Everyone can do something for peace! With that in mind, PAX organizes the National Peace Week every third week of September. We live in agitating times. Right now, the realization that peace is not self-evident is growing. The images of refugees, war and growing polarization in our own country emphasizes the importance of stepping up for peace. The Peace Week is the right moment to take action together!
PAX stands for peace and brings people together who have the courage to step up for peace. Together with people in conflict areas and citizens involved worldwide, PAX works towards a more humane and peaceful society, all over the world.
This week, Ipso Facto will post something every day about what represents peace for one of our members. This can be interpreted broadly: a book, a film, a symbol, a person or a certain moment. We hope to bring awareness about PAX and the importance of taking action in regards to peace!

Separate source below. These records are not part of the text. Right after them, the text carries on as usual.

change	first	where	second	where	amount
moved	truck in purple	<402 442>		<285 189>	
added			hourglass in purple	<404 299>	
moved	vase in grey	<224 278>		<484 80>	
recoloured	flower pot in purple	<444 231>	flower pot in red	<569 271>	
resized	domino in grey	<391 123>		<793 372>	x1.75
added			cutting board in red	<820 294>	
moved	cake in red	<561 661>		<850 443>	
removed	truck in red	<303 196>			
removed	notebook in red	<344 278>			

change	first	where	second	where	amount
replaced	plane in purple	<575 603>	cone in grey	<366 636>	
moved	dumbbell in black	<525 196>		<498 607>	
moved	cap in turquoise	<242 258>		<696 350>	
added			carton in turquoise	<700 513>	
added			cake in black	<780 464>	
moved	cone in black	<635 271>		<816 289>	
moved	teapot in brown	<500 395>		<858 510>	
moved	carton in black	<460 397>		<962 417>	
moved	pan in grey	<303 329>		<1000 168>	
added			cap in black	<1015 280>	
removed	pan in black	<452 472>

“I just moved to Ede and recently I discovered the heather there. It’s is beautiful as it is currently in full bloom. It is so peaceful there, I am convinced this world would be a more beautiful and peaceful place if everyone would visit it sometime. The other day I finished the novel A Thousand Splendid Suns by Khaled Housseini. It concerned women who lived in Afghanistan during the war there and it made me realise how precious the peacefulness we experience here is.” – Mirjam Scholtens’ view on peace in honor of the PAX Peace Week, first year Communication and Life Science student.

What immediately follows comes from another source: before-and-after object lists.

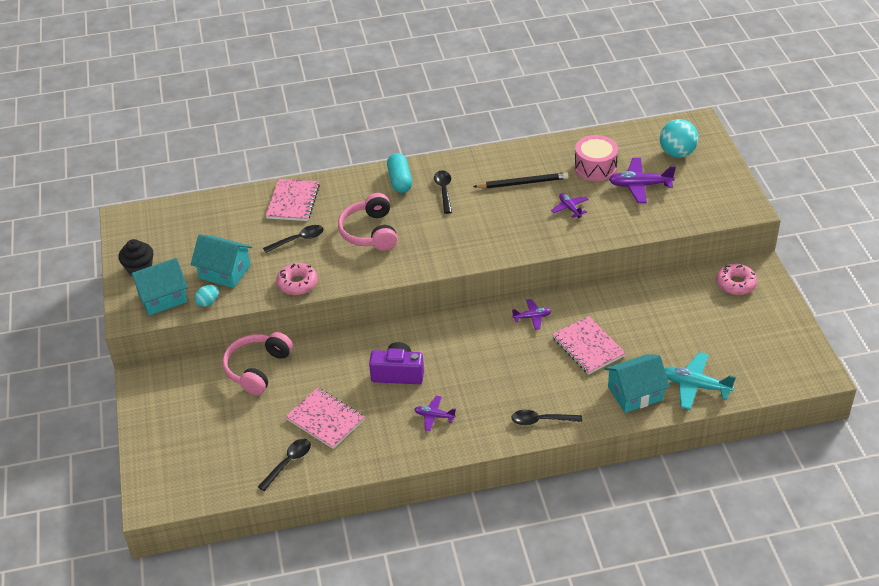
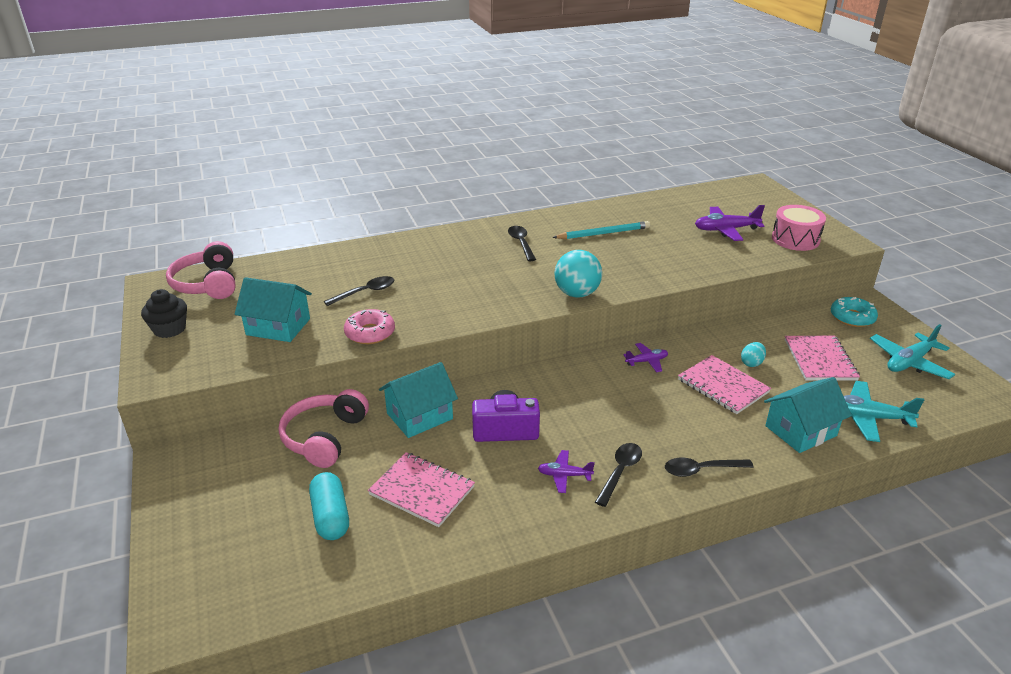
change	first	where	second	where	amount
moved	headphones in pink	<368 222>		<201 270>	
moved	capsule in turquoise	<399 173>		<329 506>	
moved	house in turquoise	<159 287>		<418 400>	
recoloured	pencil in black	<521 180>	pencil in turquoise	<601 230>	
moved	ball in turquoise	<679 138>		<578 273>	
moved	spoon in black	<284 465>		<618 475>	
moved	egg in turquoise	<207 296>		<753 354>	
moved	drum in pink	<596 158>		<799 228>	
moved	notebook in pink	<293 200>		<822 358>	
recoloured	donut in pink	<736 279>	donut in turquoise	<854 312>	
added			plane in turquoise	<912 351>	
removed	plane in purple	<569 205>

“When I think about peace, one thing that comes to mind is the book ‘The Freedom Writers Diary’. It’s about a woman, Erin Gruwell, and her English class at an American high school. These children are labelled “unteachable, at-risk” students. After reading Anne Frank’s diary together, Erin Gruwell encourages them to write about the troubles of their past; gang violence, abuse, eviction and more. For me it was very interesting and really confronting to read about discrimination and that there are undeclared wars happening with children caught between two sides. This book shows that even in a rich country such as the United States, human rights are not guaranteed. Just like Erin Gruwell does in the book, Amnesty International takes on urgent cases and makes them more widely known through individual stories. To me, peace has different levels. It is not only about living in a country without war, but also about tolerance and acceptance of differences. I think one of the most important aspects of a peaceful society is that people are able to live safely and with warrant of their rights.” – Iris van Holsteijns view on peace in honor of the PAX Peace Week, Chairwoman/Secretary of Amnesty International Student Group, second year International Development student
“To me, this scene radiates peace and rest because the film shows how an individual develops himself to a point in his life where he flies out. The scene shows the peace that can be found in the way life develops itself, and shows the satisfaction it can give.” – Tijmen Grootens view on peace in honor of the PAX Peace Week, second year International Development student
“To me, peace is not just the absence of war. It also refers to not being at war with yourself. Peace on a personal level therefore means being at peace with yourself and accepting who you are. This is especially important to students as they are subject to the highest rates of depression of all age categories. Personally I think being at peace with yourself is a huge contributor to this, and I think this very important personal aspect of peace is underestimated hugely. If everyone would be more at peace with themselves, world peace would naturally follow.” -Leanne Sanders’ view on peace in honor of the PAX Peace Week, first year Communication and Life Science student.
“When thinking of peace I think of times of conflict. When I was younger, we lived in Nepal. Due to circumstances at the time we had to leave the country within four days. I remember coming back after a day out and my room was completely packed, and soon after we left the country. It wasn’t until I was older that I heard that whilst all my things were packed, my parents were not able to bring all of their belongings back home. For some reason my dolls were more important than, for example, my mom’s language study books. Peace is the freedom from disturbance or conflict. And peace is seeking the interests of others. During times of conflict my parents always gave me a sense of peace and I am forever grateful.” – Eline van Dis’ view on peace in honor of the PAX Peace Week, first year Master International Development Studies
Thank you all for reading our members’ stories. We hope we brought some awareness about PAX and the importance of taking action in regards to peace!